6.11.18


(Texto anterior alterado)

Andamos a entrelaçar o silêncio e as palavras
fermento fundido na massa do pão
olhos mar sol
ausência a saber ouvir as palavras.

Quando vieres traz vinho para a refeição
rosto da tua presença palavra coradinha.

Colmeal, 6 de Novembro, 2018

30.10.18


(Fotografia do Tiago)

Por onde andas?

A entrelaçar o silêncio e as palavras
fermento fundido na massa do pão.
A olhar a ausência como ouve as palavras.

Quando vieres traz vinho para a refeição
rosto da tua presença palavra coradinha.

Colmeal, 30 de Outubro, 2018

23.6.18




A rosa é sem porquê
(Angelus Silesius)

Sou podador de roseiras
vejo as folhas
afasto-me um bocadinho
olho as rosas devagar.

Não, não sei podar as rosas
sou jardineiro de ver as árvores e os pássaros nas flores
palavras e silêncios
e sabermo-nos pela maneira de respirar.

Colmeal da Torre, 23 de Junho de 2018


8.6.18


(Picasso)

           
            Mãe!
            Vem ouvir a minha cabeça a contar histórias ricas que ainda não viajei! Traze tinta encarnada para escrever estas coisas! Tinta cor de sangue, sangue verdadeiro, encarnado!
            Mãe! passa a tua mão pela minha cabeça!
            Eu ainda não fiz viagens e a minha cabeça não se lembra senão de viagens!
Eu vou viajar. Tenho sede! Eu prometo saber viajar.

            Quando voltar é para subir os degraus da tua casa, um por um. Eu vou aprender de cor os degraus da nossa casa. Depois venho sentar-me ao teu lado. Tu a coseres e eu a contar-te as minhas viagens, aquelas que eu viajei, tão parecidas com as que não viajei, escritas ambas com as mesmas palavras.
            Mãe! ata as tuas mãos às minhas e dá um nó-cego muito apertado! Eu quero ser qualquer coisa da nossa casa. Como a mesa. Eu também quero ter um feitio que sirva exactamente para a nossa casa, como a mesa.

            Mãe! passa a tua mão pela minha cabeça!
            Quando passas a tua mão na minha cabeça é tudo tão verdade! 

José de Almada Negreiros, “A Invenção do Dia Claro”
Em: José de Almada Negreiros - Obras completas
4 - poesia
Editorial Estampa, 1971
(Pág. 160)

4.4.18


Cântico antigo

Tem coisas estranhas o quintal da minha amada.
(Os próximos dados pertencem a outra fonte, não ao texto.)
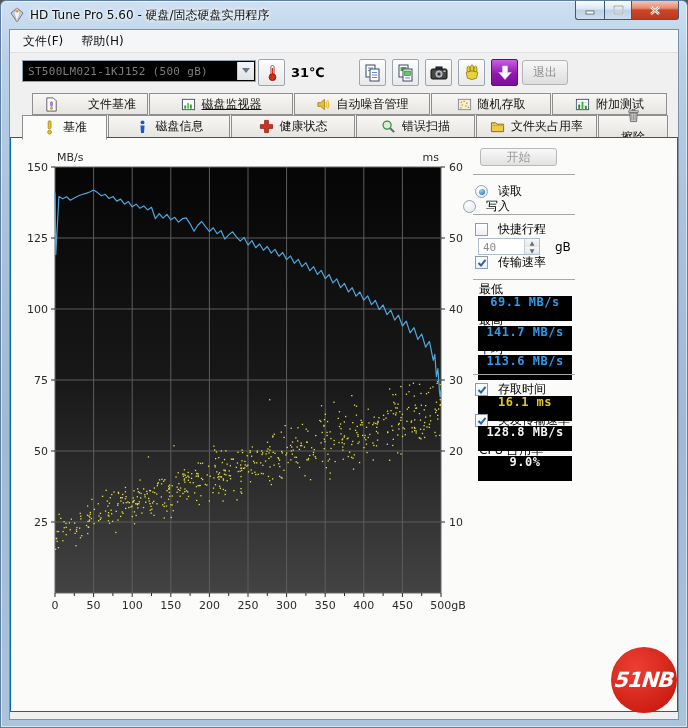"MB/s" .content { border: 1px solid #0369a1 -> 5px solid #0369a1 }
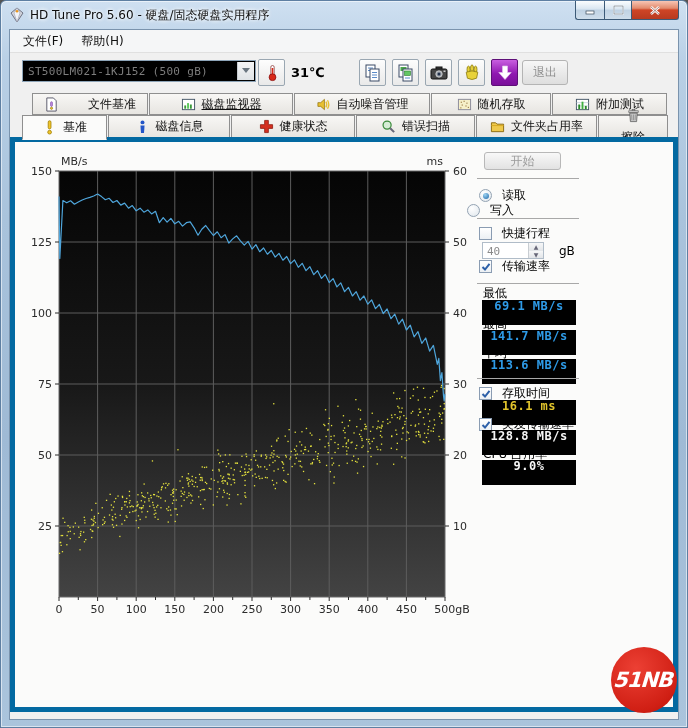"写入" div.optrow { left: 452px -> 464px }
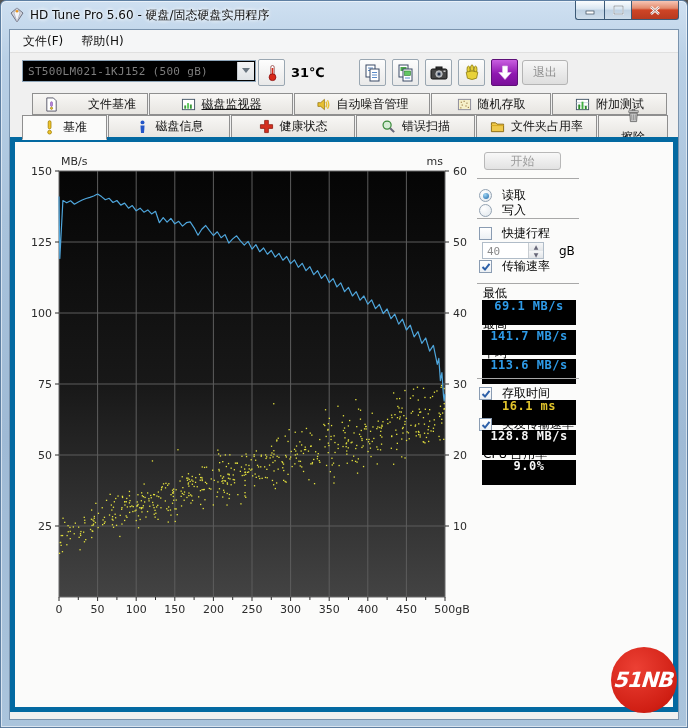"传输速率" div.optrow { top: 116px -> 125px }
Ontem à noite, dormia. Esquisito. E delicado.
De manhã, viam-se meruges esquivas, verdes bonitas flores brancas. Alegres.
E algumas lágrimas.
É estranho o quintal da minha amada.

No tempo bom, todas as coisas parecem o dia a nascer. E as coisas não são estranhas.
Era estranho se fossem. Também se não tivessem lágrimas. Algumas.
Mas a noite também é tempo bom. Como o nascer do Sol. A noite não devia ser esquisita.
O Sol sabe da noite. Um sabe do outro. E é bom.

À noite, a gente começa a ler livros. E música. O que não é estranho. Não devia ser estranho.
Mas é estranho o quintal da minha amada. E lê e sabe cantar. Deve ter os olhos postos no chão. Esquecido do céu e das nuvens que distribuem a luz como lhes apraz. Como livros.
Há pessoas assim.

O tempo incerto vê-se logo que o dia começa. Olham-se as meruges. As cores que trazem.

Quando as horas nos levantam os olhos, perdemo-nos a mirar o céu, e o chão não é estranho. Não notamos. Pode ser estranho.